*Work request:* An exact copy of every entry is needed here; the images stay out.

(Dataset entries)
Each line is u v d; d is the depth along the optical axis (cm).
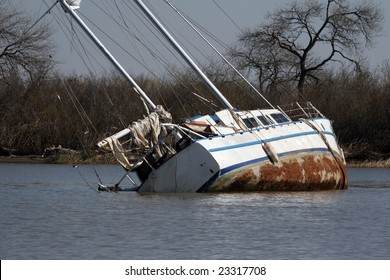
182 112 19175
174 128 10831
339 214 9450
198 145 10444
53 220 8925
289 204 10106
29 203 10450
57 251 7244
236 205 9881
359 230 8394
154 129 10988
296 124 11500
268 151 10869
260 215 9212
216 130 10719
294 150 11194
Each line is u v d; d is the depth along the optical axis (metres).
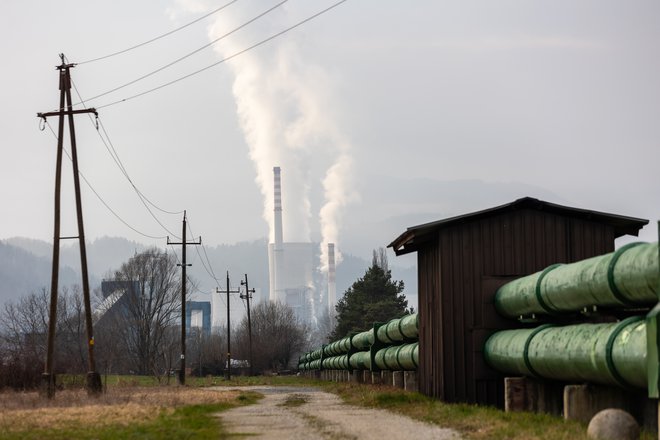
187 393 53.03
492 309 35.72
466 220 36.22
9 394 51.09
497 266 36.12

*Written response:*
Each line is u v d; d is the depth along the optical axis (cm).
182 112 19175
174 128 10831
339 214 9450
198 145 10444
53 220 8925
289 204 10106
29 203 10450
57 251 7244
236 205 9881
359 230 8394
154 129 10988
296 124 11500
268 151 10869
260 215 9212
216 130 10719
294 150 11194
Each line is u v d; d is the depth along the optical axis (metres).
187 393 53.03
492 309 35.72
466 220 36.22
9 394 51.09
497 266 36.12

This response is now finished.